Currently, the company uses site data capture technology to among other things document construction progress, calculate labor productivity and to support application for payment including earned value reporting.

Here, the company may be ahead of others that address the application for payment process as the application can document which specific processes in construction are complete versus relying on percentage of completion. Earned value management processes used on large or government projects typically define discrete milestones and tie them to payment events, in large part to prevent vendors from over-estimating degree of completion. According to Holzer, the software can do both depending on use case.

“When we started, we made it a binary choice as to how a given project element was defined—built or not built,” Holzer said. “But that does not work with some things and there you need a percent complete—like when project elements are hidden from photogrammetry by walls. With piping, each pipe could be built but not built—but what percent was completed? For interior walls, progress in creation of that box comes in five or six steps.”

Over time, Holzer said he wants to evolve the product document progress even more thoroughly in support of the application for payment process.

“To truly support payment application, three groups of activities and things are needed,” he said. “You need to account for the disconnect when a project activity is not modeled at the same level of detail they accrue value. We will want to document materials delivered to the site—these are not typically photographed—and we are solving for that by tracking transactions in ERP systems. There are also those activities with no physical or visible component—like wires in conduit invisible to cameras. Our intention is to solve that later this year with a mobile app where people can self-document those type of activities and feed them into our system.”

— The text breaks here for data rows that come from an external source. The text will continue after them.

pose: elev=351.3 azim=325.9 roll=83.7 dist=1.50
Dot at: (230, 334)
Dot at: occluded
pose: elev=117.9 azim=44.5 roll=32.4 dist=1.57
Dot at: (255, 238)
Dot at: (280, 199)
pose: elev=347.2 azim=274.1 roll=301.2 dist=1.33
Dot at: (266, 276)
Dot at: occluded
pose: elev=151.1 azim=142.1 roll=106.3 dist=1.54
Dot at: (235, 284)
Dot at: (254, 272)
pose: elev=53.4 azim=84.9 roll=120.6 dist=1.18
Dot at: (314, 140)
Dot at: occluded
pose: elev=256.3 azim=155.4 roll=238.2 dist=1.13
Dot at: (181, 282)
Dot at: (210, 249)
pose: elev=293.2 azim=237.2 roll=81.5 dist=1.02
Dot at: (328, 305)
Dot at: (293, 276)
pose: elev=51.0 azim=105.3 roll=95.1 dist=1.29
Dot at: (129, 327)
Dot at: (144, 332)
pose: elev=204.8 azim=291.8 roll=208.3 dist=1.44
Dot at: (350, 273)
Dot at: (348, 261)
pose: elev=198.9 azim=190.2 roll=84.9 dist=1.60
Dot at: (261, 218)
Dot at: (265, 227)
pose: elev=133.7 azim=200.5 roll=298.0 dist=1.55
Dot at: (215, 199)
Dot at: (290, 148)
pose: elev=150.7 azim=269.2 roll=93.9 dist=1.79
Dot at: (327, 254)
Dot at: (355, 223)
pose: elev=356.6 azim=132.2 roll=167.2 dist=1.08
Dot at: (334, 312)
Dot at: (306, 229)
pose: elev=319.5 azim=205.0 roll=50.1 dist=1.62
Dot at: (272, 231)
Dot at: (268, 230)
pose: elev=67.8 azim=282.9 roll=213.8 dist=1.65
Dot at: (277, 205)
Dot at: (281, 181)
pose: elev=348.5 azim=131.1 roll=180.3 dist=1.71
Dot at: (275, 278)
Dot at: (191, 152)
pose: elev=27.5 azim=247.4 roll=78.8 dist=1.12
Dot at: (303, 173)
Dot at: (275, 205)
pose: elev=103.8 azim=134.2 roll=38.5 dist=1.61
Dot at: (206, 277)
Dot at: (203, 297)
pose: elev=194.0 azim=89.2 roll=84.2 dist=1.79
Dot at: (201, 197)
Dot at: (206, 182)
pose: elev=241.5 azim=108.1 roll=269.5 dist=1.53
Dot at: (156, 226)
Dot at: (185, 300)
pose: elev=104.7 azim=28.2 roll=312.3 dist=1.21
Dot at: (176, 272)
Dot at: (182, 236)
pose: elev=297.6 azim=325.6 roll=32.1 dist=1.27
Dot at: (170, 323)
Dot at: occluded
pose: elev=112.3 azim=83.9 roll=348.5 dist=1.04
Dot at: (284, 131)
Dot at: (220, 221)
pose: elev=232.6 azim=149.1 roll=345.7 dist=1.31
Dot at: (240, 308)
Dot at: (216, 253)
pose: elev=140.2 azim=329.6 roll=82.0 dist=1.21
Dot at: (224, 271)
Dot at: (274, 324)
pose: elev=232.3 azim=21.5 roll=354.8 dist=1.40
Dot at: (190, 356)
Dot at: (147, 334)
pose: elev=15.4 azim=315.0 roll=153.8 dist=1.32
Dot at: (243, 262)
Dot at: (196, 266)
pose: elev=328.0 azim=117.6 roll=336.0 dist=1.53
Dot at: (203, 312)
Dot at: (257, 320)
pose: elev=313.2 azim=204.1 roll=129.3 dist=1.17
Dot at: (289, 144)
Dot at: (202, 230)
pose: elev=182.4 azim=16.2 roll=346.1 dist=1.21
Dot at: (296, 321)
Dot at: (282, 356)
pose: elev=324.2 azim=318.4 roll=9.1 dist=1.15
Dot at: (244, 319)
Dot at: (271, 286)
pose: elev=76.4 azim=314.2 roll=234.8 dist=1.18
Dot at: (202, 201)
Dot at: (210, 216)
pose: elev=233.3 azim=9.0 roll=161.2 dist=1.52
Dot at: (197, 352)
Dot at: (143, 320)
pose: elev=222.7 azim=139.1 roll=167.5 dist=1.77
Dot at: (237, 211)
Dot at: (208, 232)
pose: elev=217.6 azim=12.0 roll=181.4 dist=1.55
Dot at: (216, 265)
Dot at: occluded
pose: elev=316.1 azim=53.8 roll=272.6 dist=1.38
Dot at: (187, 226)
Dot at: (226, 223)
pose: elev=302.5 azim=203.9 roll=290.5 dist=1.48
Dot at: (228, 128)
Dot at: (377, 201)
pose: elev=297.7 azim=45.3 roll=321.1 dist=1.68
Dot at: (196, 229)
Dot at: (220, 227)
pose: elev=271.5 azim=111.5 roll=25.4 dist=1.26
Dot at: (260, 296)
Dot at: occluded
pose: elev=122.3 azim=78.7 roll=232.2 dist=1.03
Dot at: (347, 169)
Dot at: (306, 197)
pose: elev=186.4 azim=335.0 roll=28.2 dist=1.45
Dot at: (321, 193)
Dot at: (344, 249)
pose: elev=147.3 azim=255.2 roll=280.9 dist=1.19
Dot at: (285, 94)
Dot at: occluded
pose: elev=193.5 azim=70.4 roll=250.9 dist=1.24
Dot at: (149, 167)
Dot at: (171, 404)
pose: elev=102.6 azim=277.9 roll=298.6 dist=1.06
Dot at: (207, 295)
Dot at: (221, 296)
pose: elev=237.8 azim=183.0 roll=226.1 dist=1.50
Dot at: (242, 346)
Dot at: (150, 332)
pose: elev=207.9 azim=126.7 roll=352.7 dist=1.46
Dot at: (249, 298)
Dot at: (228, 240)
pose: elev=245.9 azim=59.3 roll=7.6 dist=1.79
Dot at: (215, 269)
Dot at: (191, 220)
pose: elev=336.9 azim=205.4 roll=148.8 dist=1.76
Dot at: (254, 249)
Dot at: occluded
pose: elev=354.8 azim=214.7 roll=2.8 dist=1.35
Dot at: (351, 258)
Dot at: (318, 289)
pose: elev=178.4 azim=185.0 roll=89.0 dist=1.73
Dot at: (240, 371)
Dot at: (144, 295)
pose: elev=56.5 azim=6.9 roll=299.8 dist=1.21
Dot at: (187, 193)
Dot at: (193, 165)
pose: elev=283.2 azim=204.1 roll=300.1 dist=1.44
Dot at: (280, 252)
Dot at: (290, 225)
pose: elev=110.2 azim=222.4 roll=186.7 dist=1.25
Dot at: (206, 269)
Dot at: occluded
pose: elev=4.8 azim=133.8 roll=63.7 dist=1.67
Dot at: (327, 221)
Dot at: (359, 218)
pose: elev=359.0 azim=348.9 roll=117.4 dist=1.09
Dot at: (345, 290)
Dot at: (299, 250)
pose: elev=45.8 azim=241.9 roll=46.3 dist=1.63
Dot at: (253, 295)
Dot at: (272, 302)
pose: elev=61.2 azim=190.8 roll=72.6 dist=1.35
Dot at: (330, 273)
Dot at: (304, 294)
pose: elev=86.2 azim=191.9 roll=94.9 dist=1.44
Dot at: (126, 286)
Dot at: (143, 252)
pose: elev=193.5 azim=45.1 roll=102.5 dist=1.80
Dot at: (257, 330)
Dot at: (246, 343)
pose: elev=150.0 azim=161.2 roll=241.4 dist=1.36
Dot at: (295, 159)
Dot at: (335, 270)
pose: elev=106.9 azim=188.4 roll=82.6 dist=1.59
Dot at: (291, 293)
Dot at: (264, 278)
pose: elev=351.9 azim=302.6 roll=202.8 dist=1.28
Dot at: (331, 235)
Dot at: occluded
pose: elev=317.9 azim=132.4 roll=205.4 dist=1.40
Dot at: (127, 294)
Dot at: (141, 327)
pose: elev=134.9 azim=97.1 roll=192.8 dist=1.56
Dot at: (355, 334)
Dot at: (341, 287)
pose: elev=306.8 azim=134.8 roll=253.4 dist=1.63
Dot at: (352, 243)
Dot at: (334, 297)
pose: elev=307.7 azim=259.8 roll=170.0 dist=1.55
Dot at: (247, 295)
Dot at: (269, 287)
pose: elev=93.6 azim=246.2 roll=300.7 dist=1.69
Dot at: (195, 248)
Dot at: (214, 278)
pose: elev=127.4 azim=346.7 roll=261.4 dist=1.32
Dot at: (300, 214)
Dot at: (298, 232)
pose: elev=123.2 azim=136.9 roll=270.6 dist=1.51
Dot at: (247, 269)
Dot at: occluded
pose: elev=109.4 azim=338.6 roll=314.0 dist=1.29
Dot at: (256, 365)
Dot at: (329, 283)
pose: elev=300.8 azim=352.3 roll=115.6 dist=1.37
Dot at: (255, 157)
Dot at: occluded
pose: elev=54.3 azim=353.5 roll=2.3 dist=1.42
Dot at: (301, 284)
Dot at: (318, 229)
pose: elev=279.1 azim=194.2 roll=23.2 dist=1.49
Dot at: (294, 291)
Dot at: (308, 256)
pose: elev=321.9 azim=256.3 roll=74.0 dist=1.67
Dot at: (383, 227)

BOTTOM LINE: Avvir is using services to augment its offering by entering the data capture space and as a bridge to building out elements of the solution in orienting imagery to a BIM behind the scenes. Both are innovative approaches to meet long term needs in the case of data capture as well as temporary ones as image ingestion features come together. Other companies are working to deliver similar solutions, including the marriage of IoT and photogrammetry into the same view. But it is in the granular approach to measuring earned value that Avvir may have a well-defined advantage in the market.